Michelle's high school graduation from Keshet in 2012.
Every now and then, I think about a little girl I was lucky enough to meet when I first started working at JUF News.
At the time, in 2001, Michelle Rappaport was just 5 years old. That afternoon when I visited her family's Buffalo Grove home, a happy little girl jumped off her school bus, bounded through the door, and wrapped a great, big hug around my leg, even though we'd never met.
"The room lights up when she comes in," Michelle's mom, Barrie, told me at the time.
I met Michelle and Barrie as part of a story I was writing about heroic families, whose children were afflicted with Jewish genetic disorders. Michelle suffers from a rare neurological illness called Familial Dysautonomia (FD), an autosomal recessive disorder -- meaning the disease is passed down through two carrier parents -- found almost exclusively in the Ashkenazi Jewish population. The average life span for people with the disorder is 40 years.

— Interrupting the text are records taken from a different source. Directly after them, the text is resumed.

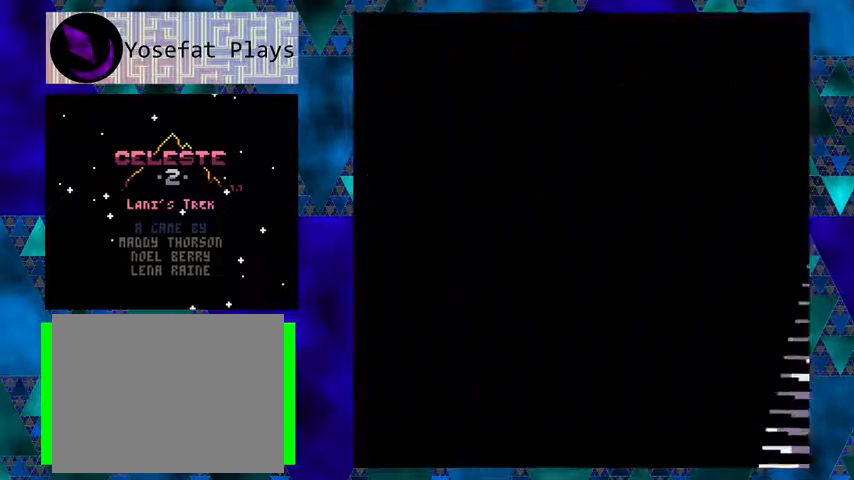
{"buttons": [], "left_stick": "center", "events": []}
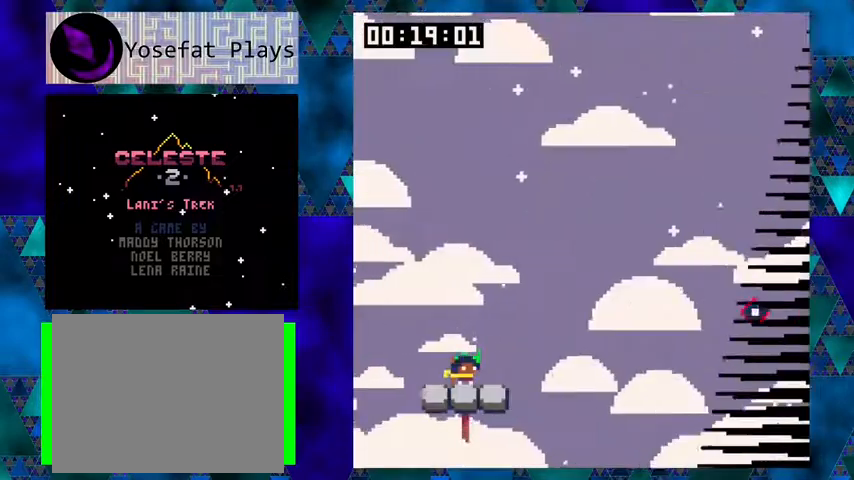
{"buttons": ["DPAD_RIGHT"], "left_stick": "center", "events": [[167, "DPAD_RIGHT", "down"], [367, "B", "down"], [500, "B", "up"]]}
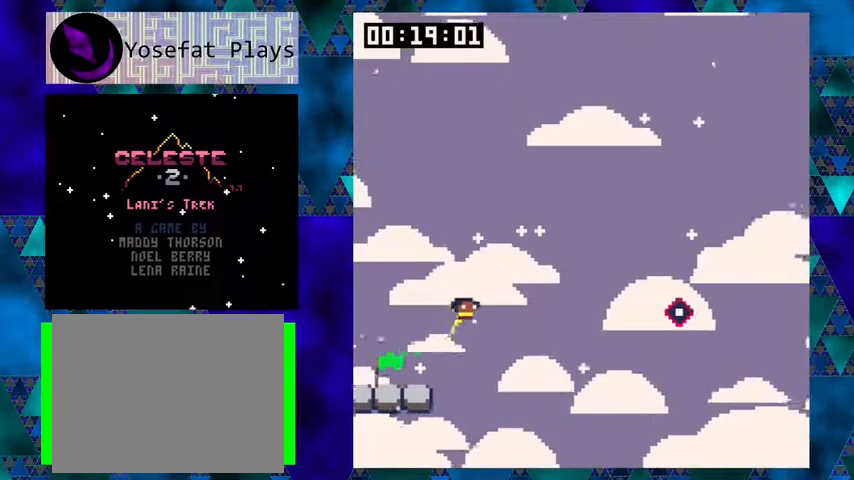
{"buttons": ["Y", "DPAD_RIGHT"], "left_stick": "center", "events": [[333, "Y", "down"]]}
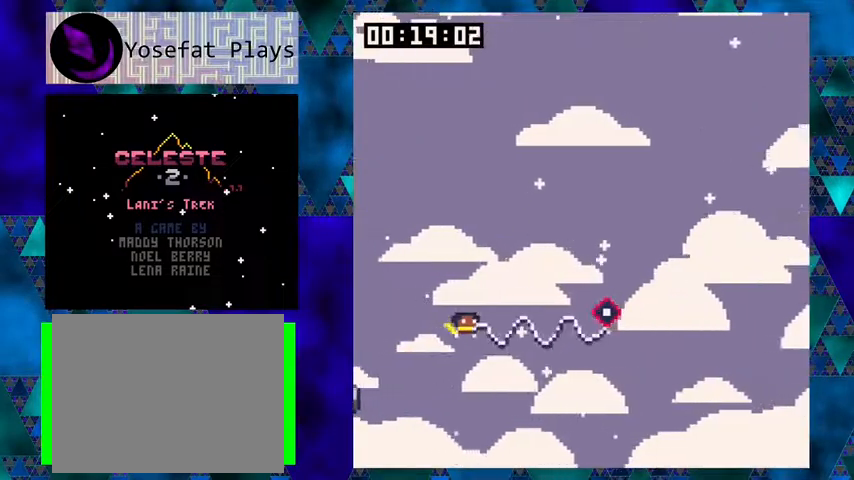
{"buttons": ["DPAD_RIGHT"], "left_stick": "center", "events": [[233, "B", "down"], [433, "B", "up"], [433, "Y", "up"]]}
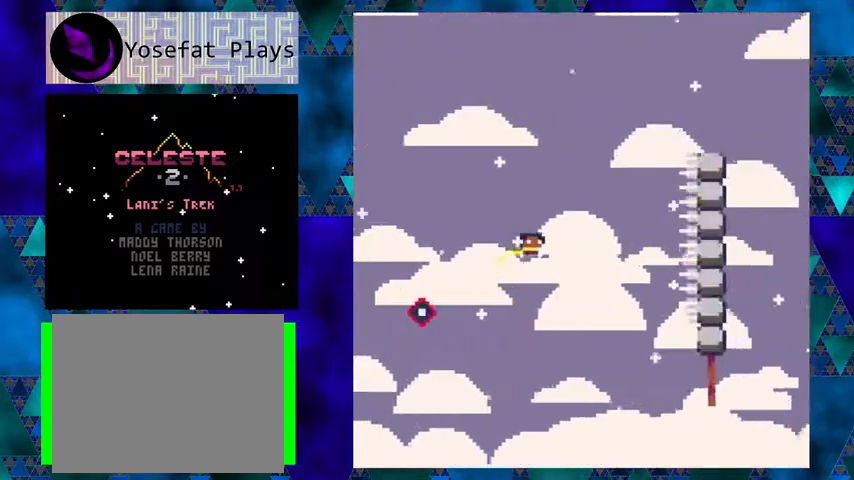
{"buttons": ["Y", "DPAD_RIGHT"], "left_stick": "center", "events": [[300, "Y", "down"]]}
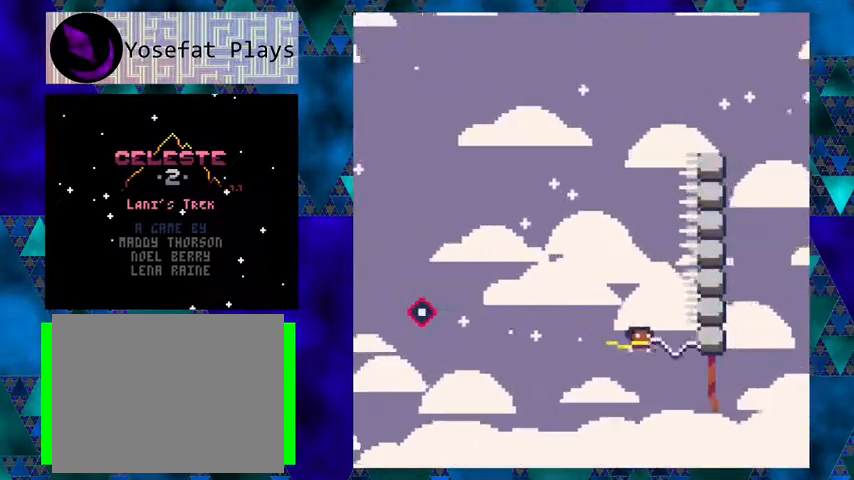
{"buttons": ["DPAD_RIGHT"], "left_stick": "center", "events": [[167, "Y", "up"]]}
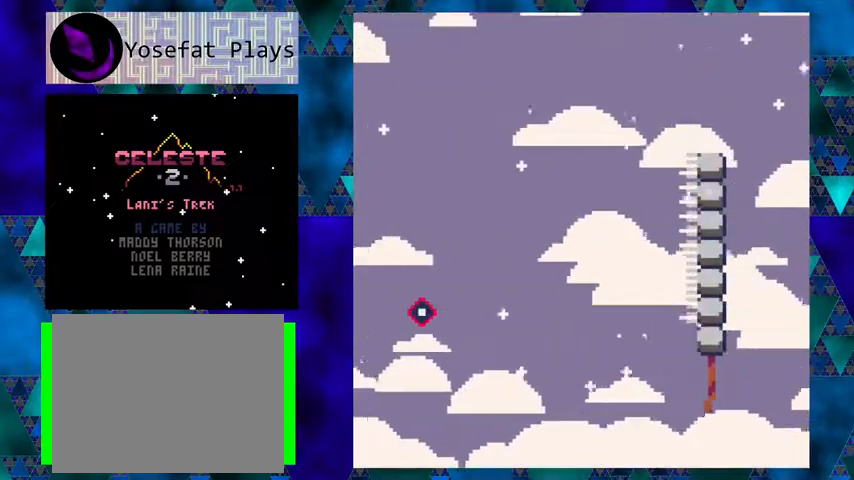
{"buttons": ["DPAD_RIGHT"], "left_stick": "center", "events": []}
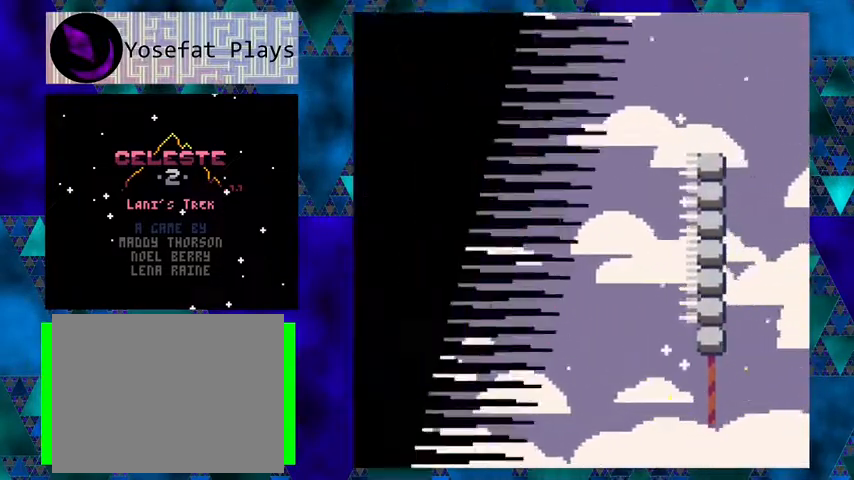
{"buttons": [], "left_stick": "center", "events": [[67, "DPAD_RIGHT", "up"]]}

For those with FD, like Michelle, the sensory system doesn't do its job properly. If she touches a hot stove, her nerves don't alert her to remove her hand and she could easily burn herself without realizing it. The autonomic system -- which regulates body temperature, blood pressure, and swallowing -- doesn't function properly either. Finally, the "bells and whistles" sign of FD is crying without tears.
That day, when I met the Rappaports, Barrie informed me that she had read two articles about FD when Michelle was a baby, pre-diagnosis. All the symptoms they described matched her daughter's.
It was only then, after Barrie read those articles, that she and her husband were able to diagnose her daughter's illness. "I remember sitting there frozen, thinking this is my child, this is my child," Barrie recalled.
One of those articles, Barrie told me, had appeared in JUF News. It was a lightbulb moment for her -- and for me, too. I realized that our work at JUF was, in some way, helping people like the Rappaports. That realization has motivated me for so many years to do my job better.
Similarly, the staff at the Center for Jewish Genetics, based in Chicago, is making a difference in people's lives every day. The Center seeks to create a healthier, more informed community by educating healthcare professionals, clergy, and-particularly-individuals of Jewish descent about Jewish genetic disorders and hereditary cancers, and about the importance of genetic screening and counseling. In 1999, just a couple years before my visit with Michelle, the Center was launched as a cooperative effort of JUF and the Ann and Robert H. Lurie Children's Hospital of Chicago, as a result of a grant submitted to the Michael Reese Health Trust.
One in 4 Jews is a carrier for a Jewish genetic disorder. While carriers are generally healthy, their children may be at risk for a serious disease. Most Jewish genetic disorders are autosomal recessive, so an individual will develop the disease only if he or she receives the same mutated gene from both parents. Therefore, both parents have to be carriers for the same condition. If they are, they have a 25 percent chance in each pregnancy of having an affected child.
We in Chicago are lucky to have a genetic center serving our community. The only other cities in the country with Jewish genetic centers are Atlanta, Miami, New York City, Philadelphia, and Phoenix.
One of the programs offered by our Chicago Center educates and screens people in their childbearing years. The Center recommends that anyone of Jewish descent be screened for Jewish genetic disorders. Even if only one partner is Jewish, it's recommended that the couple be tested, because none of these disorders are exclusive to the Jewish population. In fact, even if only one grandparent has Jewish ancestry, the Center advises screening. It's best to screen before conception, when couples can choose from the widest array of reproductive options.
The Center's program features online education and an at-home saliva test (instead of the in-person seminar and blood test in the past), and currently screens for more than 80 genetic disorders. The screening costs no more than $199 per person. In comparison, screening at a hospital costs anywhere from $500 to $3,000 depending on insurance coverage.
Today, all these years later, Michelle still lights up the room. She's now 20 years old, "a true milestone," Barrie told me recently. She said that with the love and support of her family, friends, and a medical team, her daughter has come a long way and weathered many storms, including being sick for months on end.
But in the past two years, life has been much more stable for Michelle, ever since she started a new trial medication. Michelle has attended Keshet -- a partner with the JUF in serving our community, which serves people with special needs -- since the second grade, and currently is enrolled in the Keshet COE-Worker Transition Program, which empowers students with special needs as they exit the formal education system. She also works several jobs, plays baseball, and spends time with her 16-year-old sister, Jessica.
As they seek the best ways to deal with FD, Michelle and her family are facing life's toughest challenges with courage and grace. They are a light and a lesson for the rest of us.